The magazine brought news that both Mr. Driller World, a new WiiWare game with 24 new stages, and the frighteningly named SekuttohamureruHoriHoriAction Mr. Driller, a new DSiWare exclusive version of the game with a 17-stage mission mode, time attack mode, and Dristone mode, will be released next week on February 24th and 25th, respectively.

The Driller series, which is by all rights actually quite fantastic, has never caught on in the west as much as it has in Japan, but with good reason: the U.S. has been chronically deprived of all of the advances the franchise took throughout the early ’00s, from the Game Boy Advance’s Mr. Driller G and its first stirrings of story behind the madness, to Mr. Driller A, with a morphing virtual pet fed by the blocks you drilled, to all of the various plays on the standard arcade drilling seen in its Japan-only theme-park styled GameCube version, Mr. Driller: Drill Land.

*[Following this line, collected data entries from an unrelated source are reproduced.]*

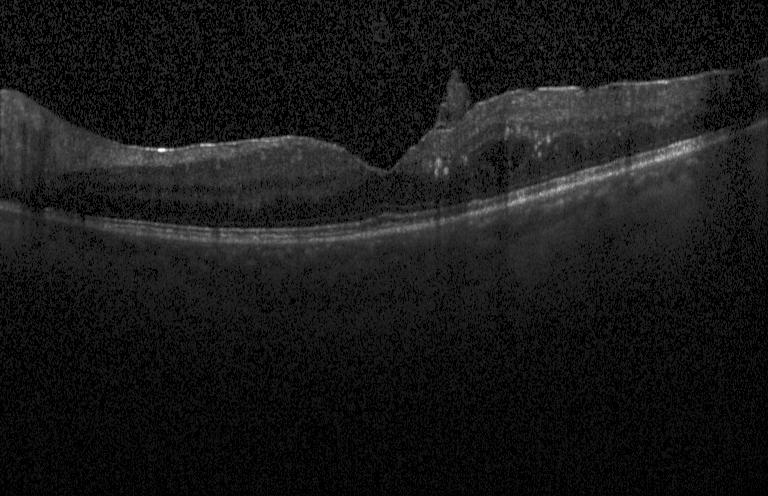

Dx: diabetic macular edema.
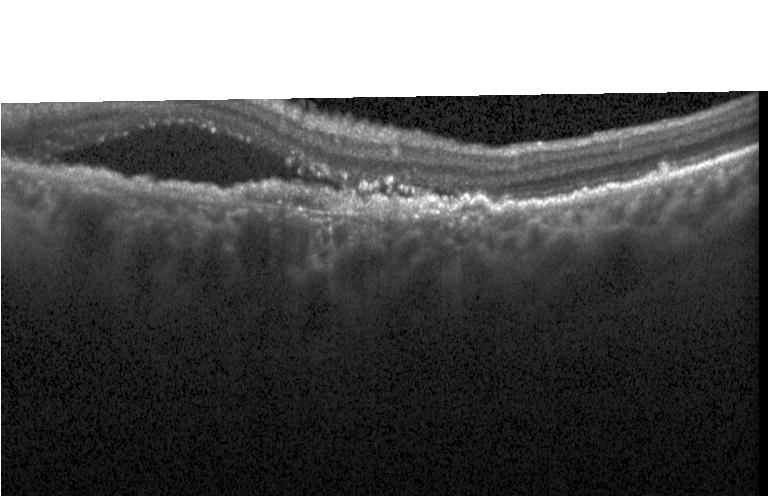

OCT line scan.
Macular OCT: choroidal neovascularization.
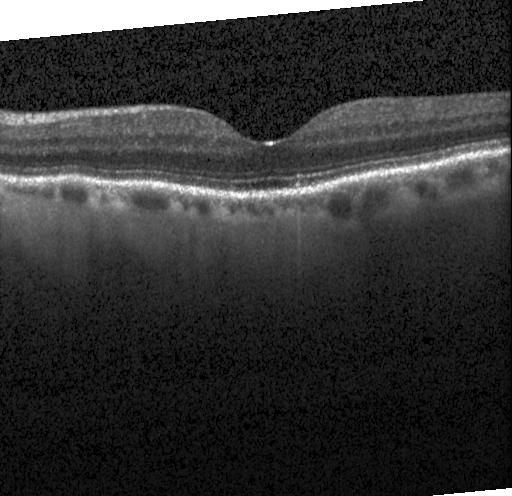
Retinal OCT B-scan
The scan shows no CNV, no DME, and no drusen.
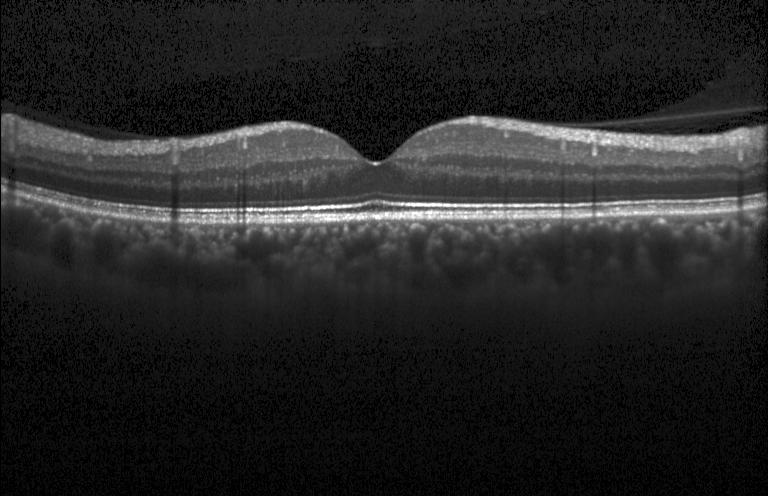
OCT line scan
Impression: no evidence of choroidal neovascularization, diabetic macular edema, or drusen.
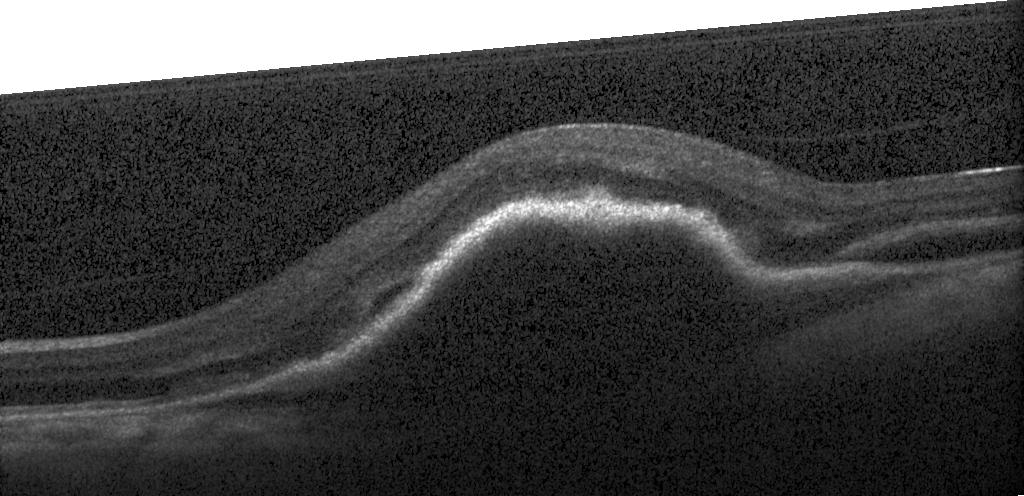 OCT B-scan showing choroidal neovascularization.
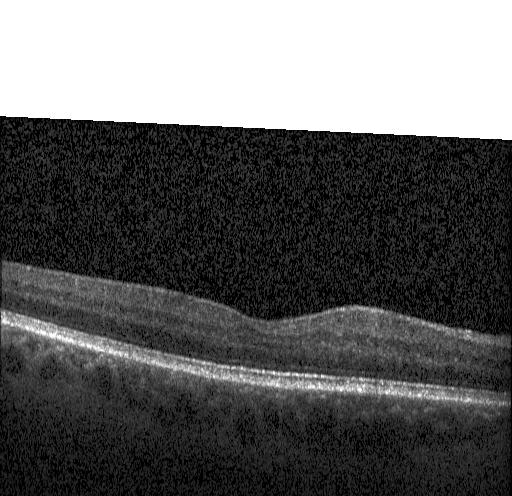
Instrument: Heidelberg Spectralis, macular scan, OCT B-scan. Assessment: no choroidal neovascularization, no diabetic macular edema, and no drusen.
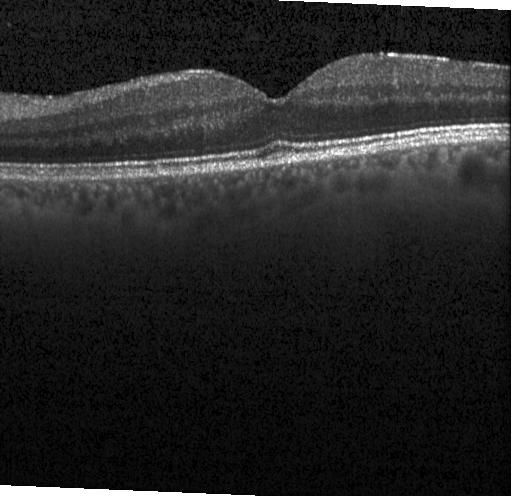 Retinal OCT cross-section
Finding: no choroidal neovascularization, no diabetic macular edema, and no drusen.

Even Namco’s first opportunity to introduce just the Dristone mode to the U.S. (which, instead of continually counting down your oxygen level, drains it on a per-drill basis, for a vastly more strategic and less arcade-like game) was unceremoniously stripped from DS title Drill Spirits in order to have it ready for the hardware launch (the later European and Japanese releases retained it).

Instead, the first the U.S. had seen of Driller since the DS launch was the Xbox Live Arcade version, Mr. Driller Online, which, while retaining some of the excellent multiplayer race modes first introduced in the import-only Game Boy Advance versions, was crippled by buggy network code, with a patch that fixed the online play coming too late to avoid further sullying the Driller brand.

But there’s still hope that Namco might be ready to fix its prior mistakes: copyright/linkedin super-snoop blog superannuation recently noted that the publisher recently filed a trademark for Mr. Driller W, which would seemingly line up nicely with the WiiWare release, and will hopefully start to course-correct its reception in the west.